(Extracted records)
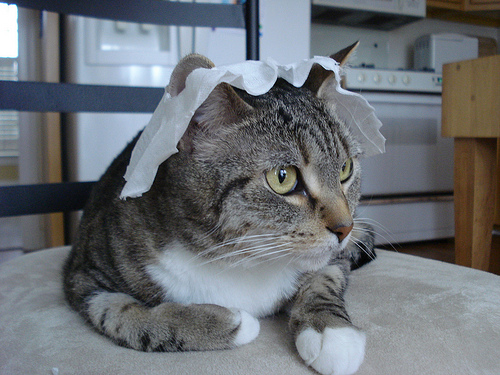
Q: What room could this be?
A: It is a kitchen.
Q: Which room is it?
A: It is a kitchen.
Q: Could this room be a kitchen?
A: Yes, it is a kitchen.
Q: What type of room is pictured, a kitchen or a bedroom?
A: It is a kitchen.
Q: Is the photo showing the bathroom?
A: No, the picture is showing the kitchen.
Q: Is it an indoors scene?
A: Yes, it is indoors.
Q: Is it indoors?
A: Yes, it is indoors.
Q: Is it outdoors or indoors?
A: It is indoors.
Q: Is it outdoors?
A: No, it is indoors.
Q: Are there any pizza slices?
A: No, there are no pizza slices.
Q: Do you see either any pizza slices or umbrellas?
A: No, there are no pizza slices or umbrellas.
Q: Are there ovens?
A: Yes, there is an oven.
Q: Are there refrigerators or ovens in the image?
A: Yes, there is an oven.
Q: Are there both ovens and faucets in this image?
A: No, there is an oven but no faucets.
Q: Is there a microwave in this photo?
A: No, there are no microwaves.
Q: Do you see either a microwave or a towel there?
A: No, there are no microwaves or towels.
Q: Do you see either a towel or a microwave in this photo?
A: No, there are no microwaves or towels.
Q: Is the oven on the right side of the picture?
A: Yes, the oven is on the right of the image.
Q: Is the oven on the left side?
A: No, the oven is on the right of the image.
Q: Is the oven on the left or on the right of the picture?
A: The oven is on the right of the image.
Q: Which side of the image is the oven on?
A: The oven is on the right of the image.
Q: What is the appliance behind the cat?
A: The appliance is an oven.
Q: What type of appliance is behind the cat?
A: The appliance is an oven.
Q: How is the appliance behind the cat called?
A: The appliance is an oven.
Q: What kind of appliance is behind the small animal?
A: The appliance is an oven.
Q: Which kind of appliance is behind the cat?
A: The appliance is an oven.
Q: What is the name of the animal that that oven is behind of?
A: The animal is a cat.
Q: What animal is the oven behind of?
A: The oven is behind the cat.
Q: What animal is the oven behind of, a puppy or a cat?
A: The oven is behind a cat.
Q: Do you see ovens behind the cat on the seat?
A: Yes, there is an oven behind the cat.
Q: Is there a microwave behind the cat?
A: No, there is an oven behind the cat.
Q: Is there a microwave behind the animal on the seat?
A: No, there is an oven behind the cat.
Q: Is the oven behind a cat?
A: Yes, the oven is behind a cat.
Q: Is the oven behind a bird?
A: No, the oven is behind a cat.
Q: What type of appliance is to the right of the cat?
A: The appliance is an oven.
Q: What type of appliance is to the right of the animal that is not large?
A: The appliance is an oven.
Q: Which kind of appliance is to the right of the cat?
A: The appliance is an oven.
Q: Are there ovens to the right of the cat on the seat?
A: Yes, there is an oven to the right of the cat.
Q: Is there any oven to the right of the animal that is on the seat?
A: Yes, there is an oven to the right of the cat.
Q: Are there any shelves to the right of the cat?
A: No, there is an oven to the right of the cat.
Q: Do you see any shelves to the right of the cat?
A: No, there is an oven to the right of the cat.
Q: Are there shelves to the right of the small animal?
A: No, there is an oven to the right of the cat.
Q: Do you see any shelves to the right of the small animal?
A: No, there is an oven to the right of the cat.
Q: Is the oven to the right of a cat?
A: Yes, the oven is to the right of a cat.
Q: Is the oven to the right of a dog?
A: No, the oven is to the right of a cat.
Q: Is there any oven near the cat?
A: Yes, there is an oven near the cat.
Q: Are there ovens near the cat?
A: Yes, there is an oven near the cat.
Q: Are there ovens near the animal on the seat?
A: Yes, there is an oven near the cat.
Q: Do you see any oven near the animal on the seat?
A: Yes, there is an oven near the cat.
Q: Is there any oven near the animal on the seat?
A: Yes, there is an oven near the cat.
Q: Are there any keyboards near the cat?
A: No, there is an oven near the cat.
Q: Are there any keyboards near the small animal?
A: No, there is an oven near the cat.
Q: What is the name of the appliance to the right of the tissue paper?
A: The appliance is an oven.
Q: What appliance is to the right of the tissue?
A: The appliance is an oven.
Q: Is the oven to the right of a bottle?
A: No, the oven is to the right of the tissue paper.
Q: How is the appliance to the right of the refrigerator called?
A: The appliance is an oven.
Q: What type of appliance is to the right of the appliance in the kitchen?
A: The appliance is an oven.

= Task directions =
Reproduce all the data as it stands. The pictures are not part of the copy.

= Task result =
Q: What room could this be?
A: It is a kitchen.
Q: Which room is it?
A: It is a kitchen.
Q: Could this room be a kitchen?
A: Yes, it is a kitchen.
Q: What type of room is pictured, a kitchen or a bedroom?
A: It is a kitchen.
Q: Is the photo showing the bathroom?
A: No, the picture is showing the kitchen.
Q: Is it an indoors scene?
A: Yes, it is indoors.
Q: Is it indoors?
A: Yes, it is indoors.
Q: Is it outdoors or indoors?
A: It is indoors.
Q: Is it outdoors?
A: No, it is indoors.
Q: Are there any pizza slices?
A: No, there are no pizza slices.
Q: Do you see either any pizza slices or umbrellas?
A: No, there are no pizza slices or umbrellas.
Q: Are there ovens?
A: Yes, there is an oven.
Q: Are there refrigerators or ovens in the image?
A: Yes, there is an oven.
Q: Are there both ovens and faucets in this image?
A: No, there is an oven but no faucets.
Q: Is there a microwave in this photo?
A: No, there are no microwaves.
Q: Do you see either a microwave or a towel there?
A: No, there are no microwaves or towels.
Q: Do you see either a towel or a microwave in this photo?
A: No, there are no microwaves or towels.
Q: Is the oven on the right side of the picture?
A: Yes, the oven is on the right of the image.
Q: Is the oven on the left side?
A: No, the oven is on the right of the image.
Q: Is the oven on the left or on the right of the picture?
A: The oven is on the right of the image.
Q: Which side of the image is the oven on?
A: The oven is on the right of the image.
Q: What is the appliance behind the cat?
A: The appliance is an oven.
Q: What type of appliance is behind the cat?
A: The appliance is an oven.
Q: How is the appliance behind the cat called?
A: The appliance is an oven.
Q: What kind of appliance is behind the small animal?
A: The appliance is an oven.
Q: Which kind of appliance is behind the cat?
A: The appliance is an oven.
Q: What is the name of the animal that that oven is behind of?
A: The animal is a cat.
Q: What animal is the oven behind of?
A: The oven is behind the cat.
Q: What animal is the oven behind of, a puppy or a cat?
A: The oven is behind a cat.
Q: Do you see ovens behind the cat on the seat?
A: Yes, there is an oven behind the cat.
Q: Is there a microwave behind the cat?
A: No, there is an oven behind the cat.
Q: Is there a microwave behind the animal on the seat?
A: No, there is an oven behind the cat.
Q: Is the oven behind a cat?
A: Yes, the oven is behind a cat.
Q: Is the oven behind a bird?
A: No, the oven is behind a cat.
Q: What type of appliance is to the right of the cat?
A: The appliance is an oven.
Q: What type of appliance is to the right of the animal that is not large?
A: The appliance is an oven.
Q: Which kind of appliance is to the right of the cat?
A: The appliance is an oven.
Q: Are there ovens to the right of the cat on the seat?
A: Yes, there is an oven to the right of the cat.
Q: Is there any oven to the right of the animal that is on the seat?
A: Yes, there is an oven to the right of the cat.
Q: Are there any shelves to the right of the cat?
A: No, there is an oven to the right of the cat.
Q: Do you see any shelves to the right of the cat?
A: No, there is an oven to the right of the cat.
Q: Are there shelves to the right of the small animal?
A: No, there is an oven to the right of the cat.
Q: Do you see any shelves to the right of the small animal?
A: No, there is an oven to the right of the cat.
Q: Is the oven to the right of a cat?
A: Yes, the oven is to the right of a cat.
Q: Is the oven to the right of a dog?
A: No, the oven is to the right of a cat.
Q: Is there any oven near the cat?
A: Yes, there is an oven near the cat.
Q: Are there ovens near the cat?
A: Yes, there is an oven near the cat.
Q: Are there ovens near the animal on the seat?
A: Yes, there is an oven near the cat.
Q: Do you see any oven near the animal on the seat?
A: Yes, there is an oven near the cat.
Q: Is there any oven near the animal on the seat?
A: Yes, there is an oven near the cat.
Q: Are there any keyboards near the cat?
A: No, there is an oven near the cat.
Q: Are there any keyboards near the small animal?
A: No, there is an oven near the cat.
Q: What is the name of the appliance to the right of the tissue paper?
A: The appliance is an oven.
Q: What appliance is to the right of the tissue?
A: The appliance is an oven.
Q: Is the oven to the right of a bottle?
A: No, the oven is to the right of the tissue paper.
Q: How is the appliance to the right of the refrigerator called?
A: The appliance is an oven.
Q: What type of appliance is to the right of the appliance in the kitchen?
A: The appliance is an oven.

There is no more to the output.